Un jeune homme s’extirpe indemne d’une voiture renversée dans la campagne.


C’est Dimitri. Bientôt, il charge des fournitures dans sa voiture sous les yeux curieux de Cathy et Jeanne, boit le café avec ses collègues dans un snack anonyme le long de la route, ou encore se caresse la main longuement dans un bas de nylon. Jeanne et Cathy ont toutes deux des sentiments pour le jeune homme timide, se lisent les lignes de la main dans l’entrepôt de mobilier où elles travaillent, et se confient leurs misères et leurs espoirs, parfois complices parfois l’une contre l’autre.



Tranches de monotonie de la survie quotidienne.




J’ai assez pleuré quand j’étais petite, j’veux plus pleurer.



Bouli Lanners filme les routes de Wallonie et les cieux gris et lourds dans un cinéma aéré toujours en mouvement, suit des personnages ordinaires sans boussole, délaissés par le destin et qui tous attendent quelque chose d’incertain dans une Belgique terne et crépusculaire.
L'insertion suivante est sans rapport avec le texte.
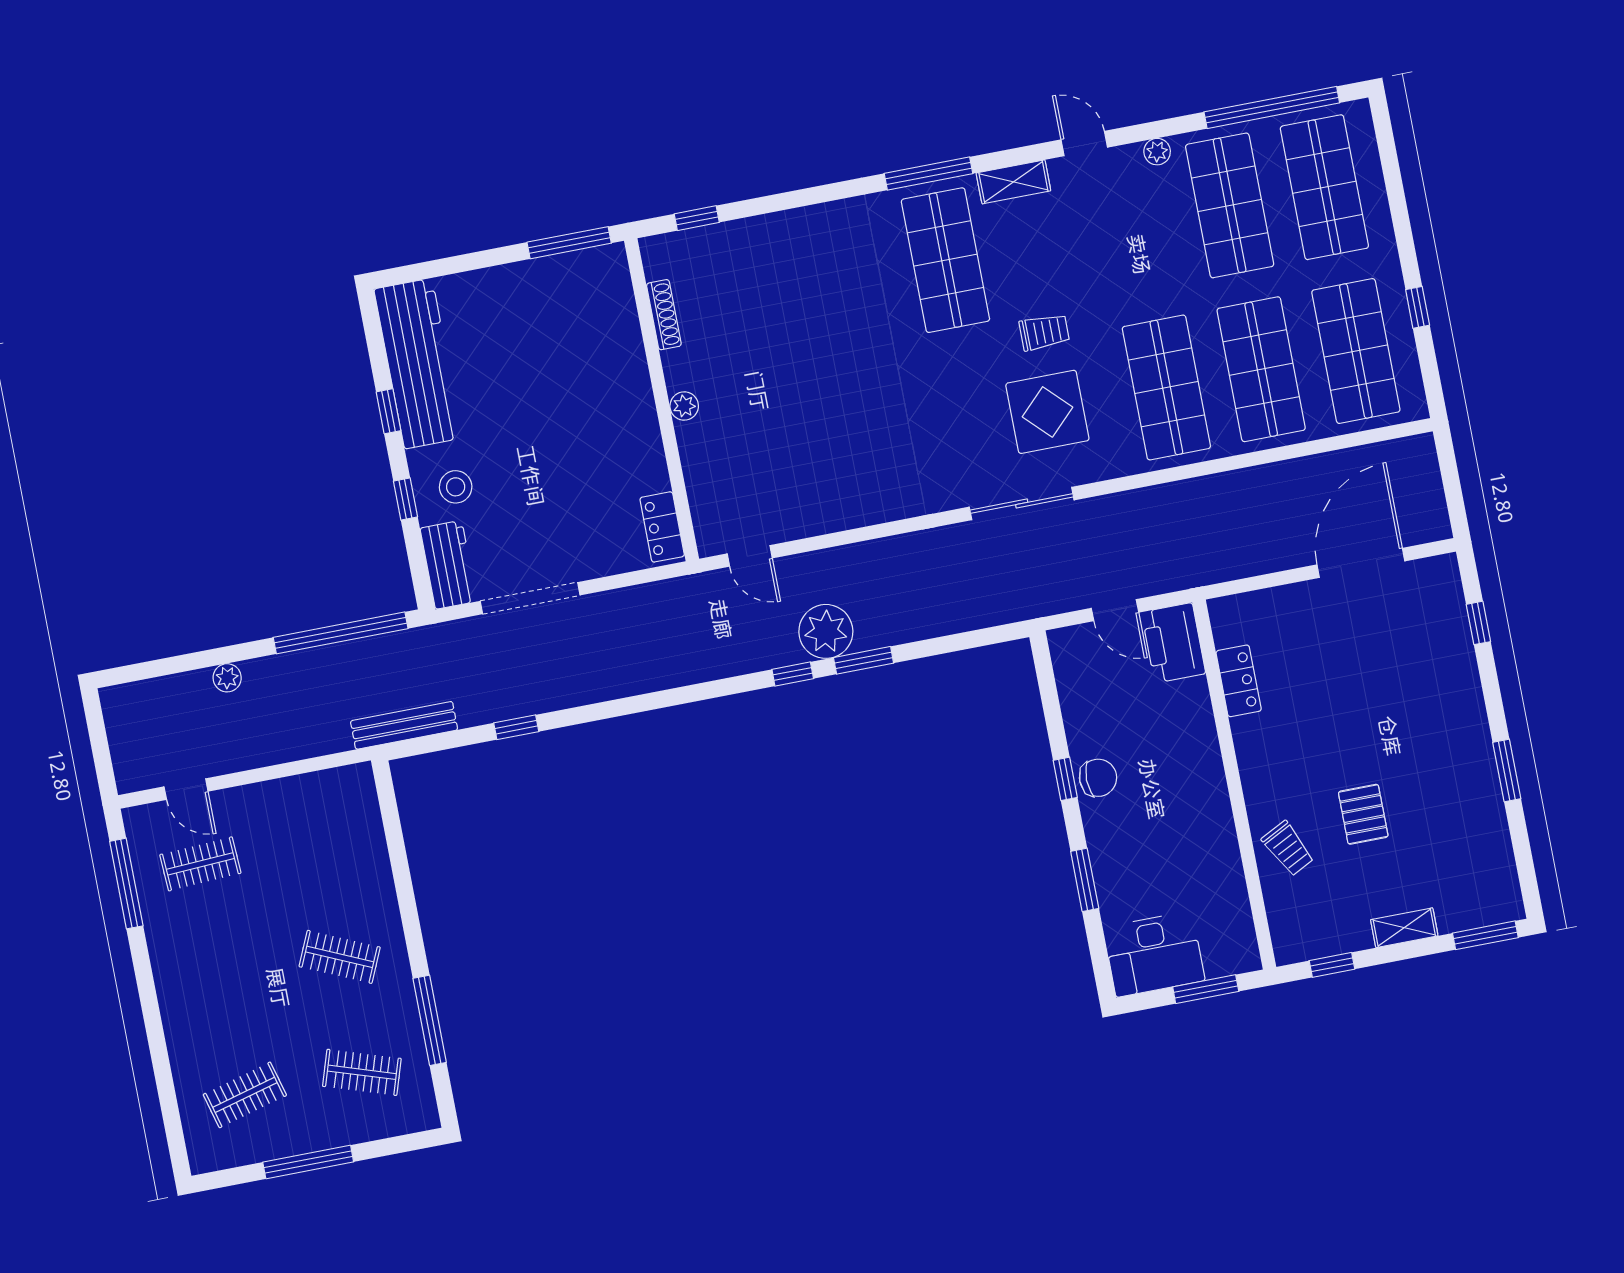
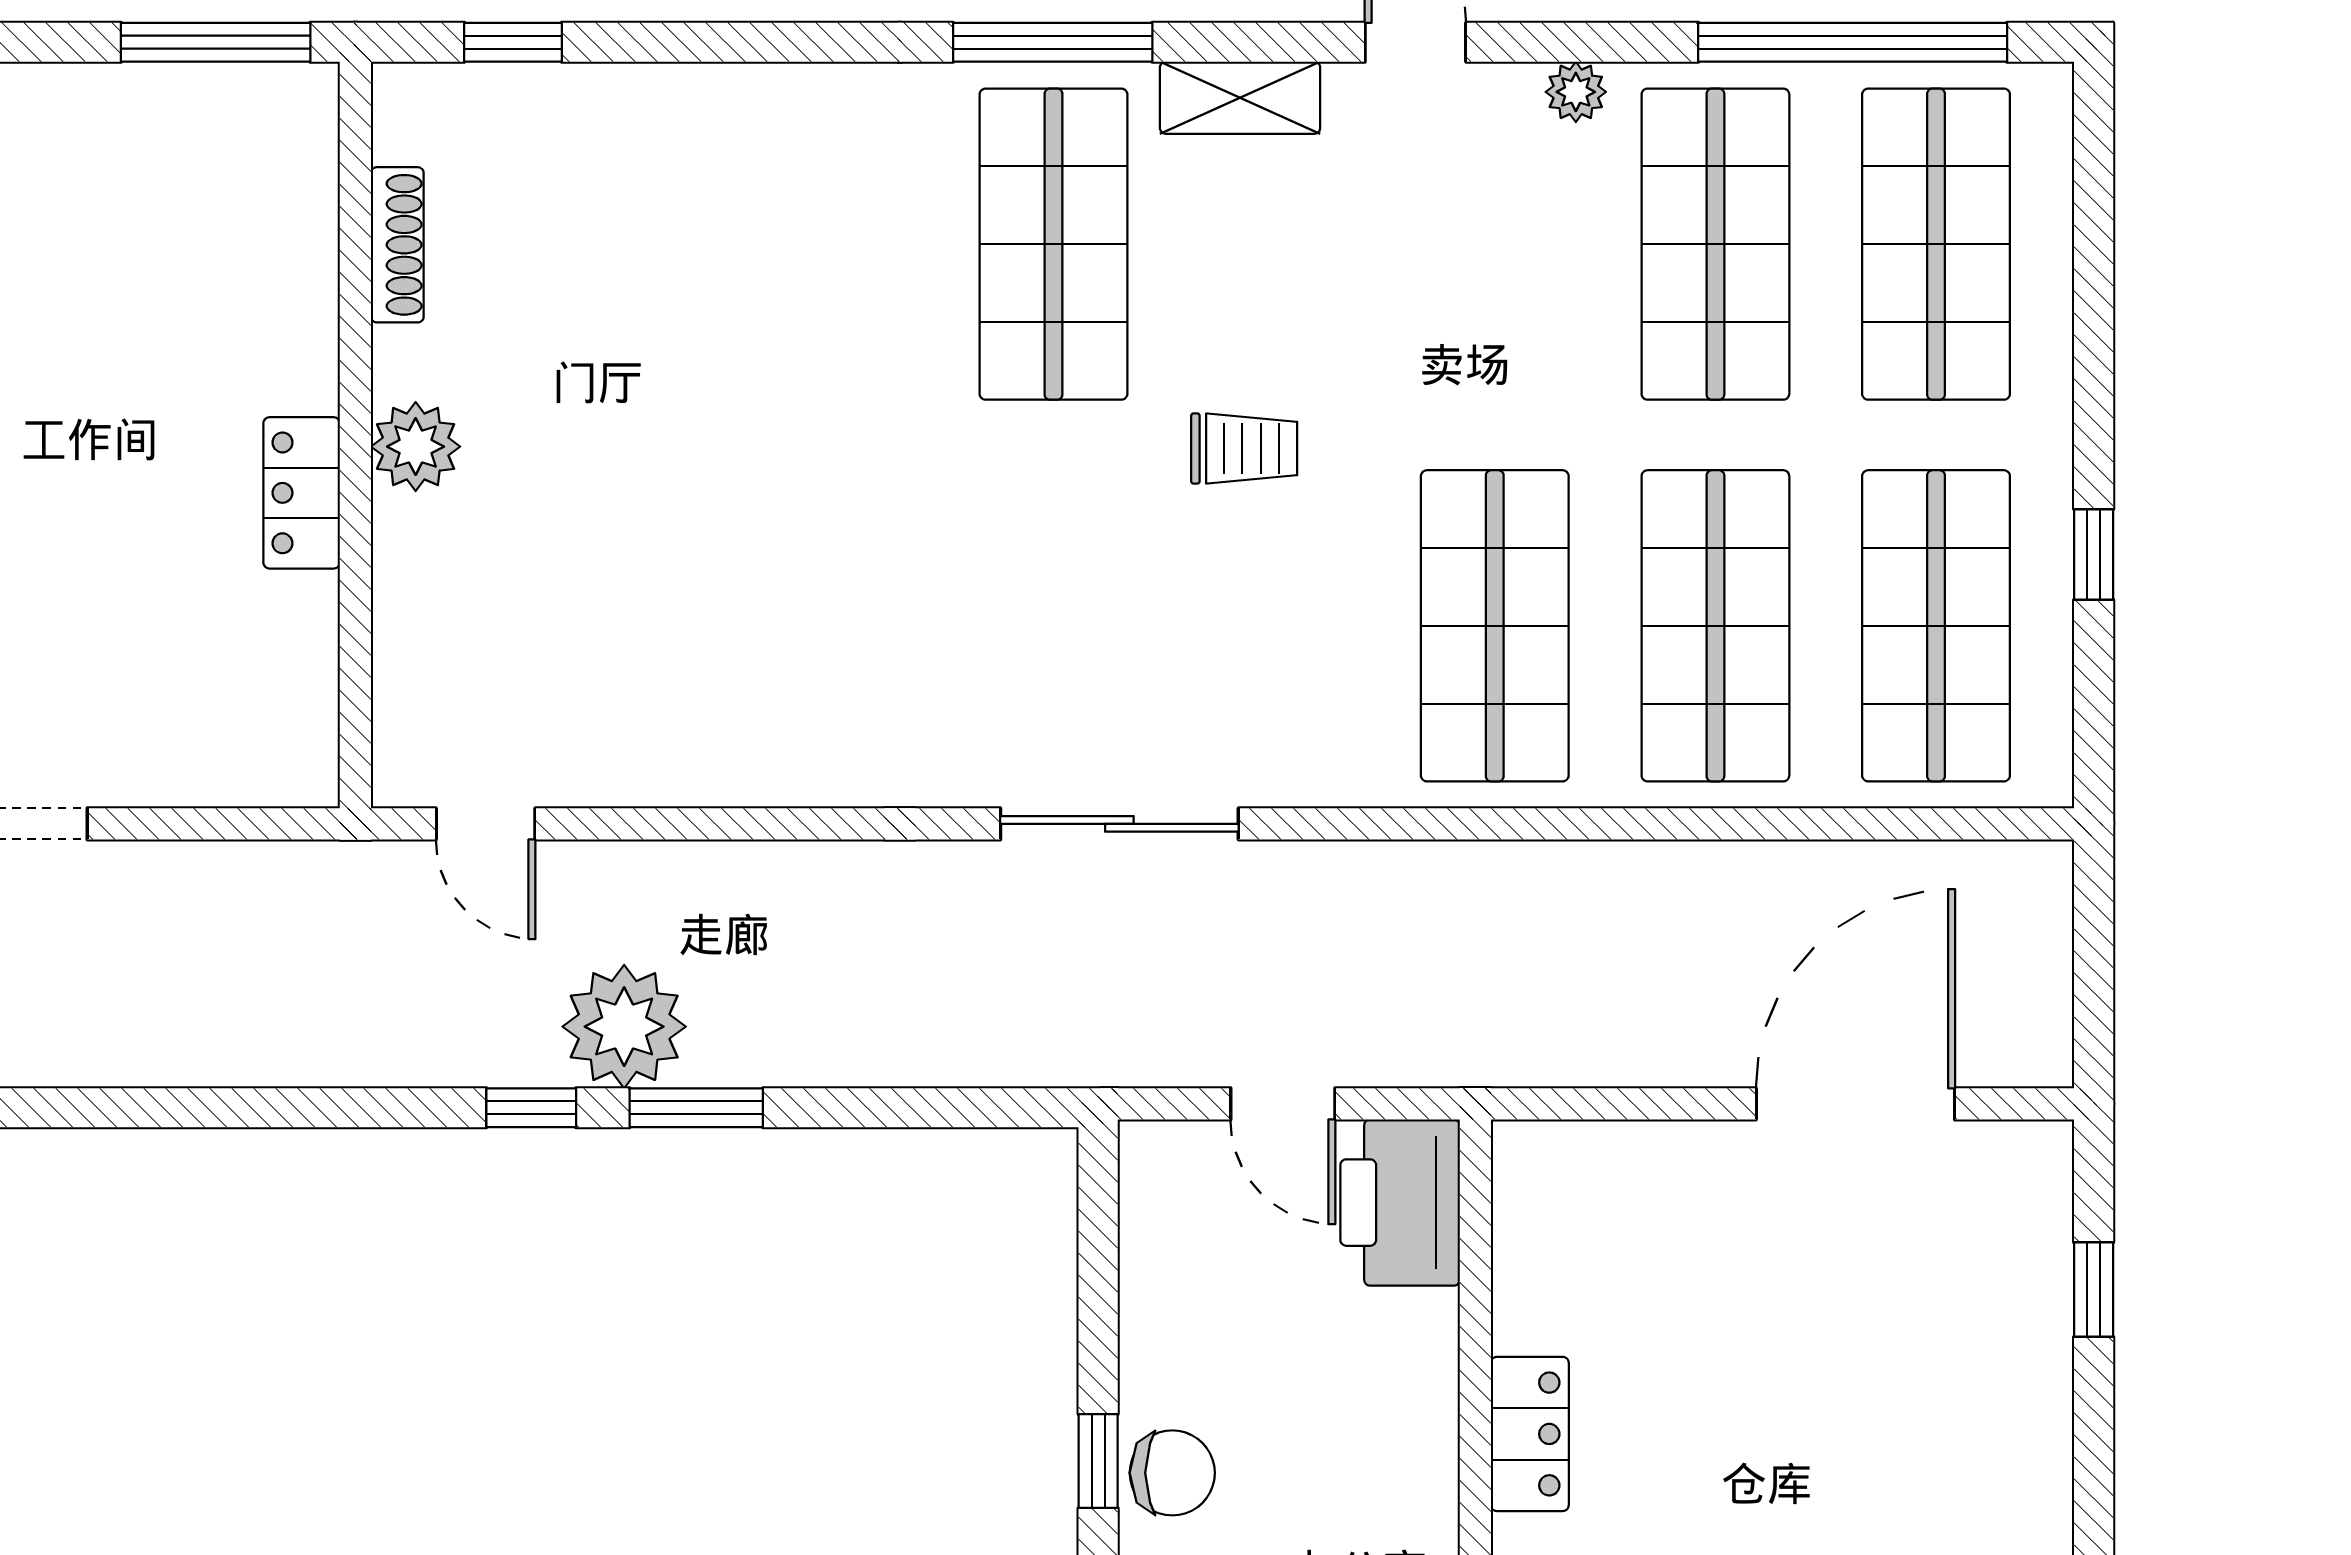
plant: (684, 406) -> (416, 447), width x1.38, depth x1.38
display table: (1047, 412) -> (1217, 629), removed
locker: (662, 527) -> (302, 493), moved
locker: (1239, 681) -> (1530, 1434), moved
Sans jamais d’intermédiaire entre les plans d’ensemble et les gros plans, le réalisateur place ses personnages dans



d’immenses solitudes naturelles



avant de leur tailler le portrait au plus près, la détresse tue, presque niée, des hommes dans une existence lente et morne, la monotonie routinière qui ne se brise que dans la disparition et la douleur, les espoirs jamais réalisés mais toujours inchangés. Les larmes du commercial derrière le volant disent l’impuissance à prendre en main sa propre existence dans un système qui attend un certain dévouement, un engagement soumis et une abnégation dans l’oubli de soi. Il y a



une poésie technique et industrielle de l’abandon,



de la difficulté des connexions humaines, du poids des non-dits.



Hier j’me foutais d’sa gueule et aujourd’hui il est plus là.



Il y a surtout un constat amer et mélancolique d’une modernité et d’une société qui laisse l’humain, les sentiments, la simplicité, sur le bord de la route. Qui nous tirent vers le don d’un corps et l’abandon de l’âme : une société schizophrène qui nous pousse à enterrer l’individu et ses spécificités, ses bizarreries, ses extravagances, tout ce qu’il est profondément, au profit d’une neutralité investie dans le rendement. Mais les personnages de Bouli Lanners ne peuvent s’y résoudre et de cette humanité essentielle tous deviennent des inadaptés sociaux, trop accrochés à leur simplicité et à leurs sentiments pour se laisser happer par le vide sans rechigner, sans y réfléchir ni, chacun à sa manière, aussi humble soit-elle, tenter de s’y absoudre, même un trop court instant.



Il s’est pas suicidé, il est mort d’une overdose de vie de con, moi
j’veux pas finir comme ça.



L’excellente musique de Jarby McCoy enveloppe le film d’une urgence de l’homme. Tout est à échelle dans le cinéma de Bouli Lanners. Ultranova c’est l’inverse de l’explosion soudaine, de cette lumière cosmique qui témoigne à distance de la vie passée d’une étoile. Ultranova, c’est le délitement, l’extinction progressive, le fragile équilibre entre l’espoir et l’envahissement des ténèbres, un microcosme de la merditude moyenne des choses que personne ne sait réellement comment arranger et dans laquelle tout le monde se contente de chercher comme il peut son compte.



Un film aux reliefs mornes, infimes,



aux décors gris et tristes, mais aux personnages vivants, indéniablement, et lumineux. Un film qui sait reconnaitre et mettre à l’honneur ces lueurs faibles, infimes mais vibrantes, qui continuent de nous éclairer même au plus sombre, nous tirant vers demain, vers l’espoir, vers le meilleur.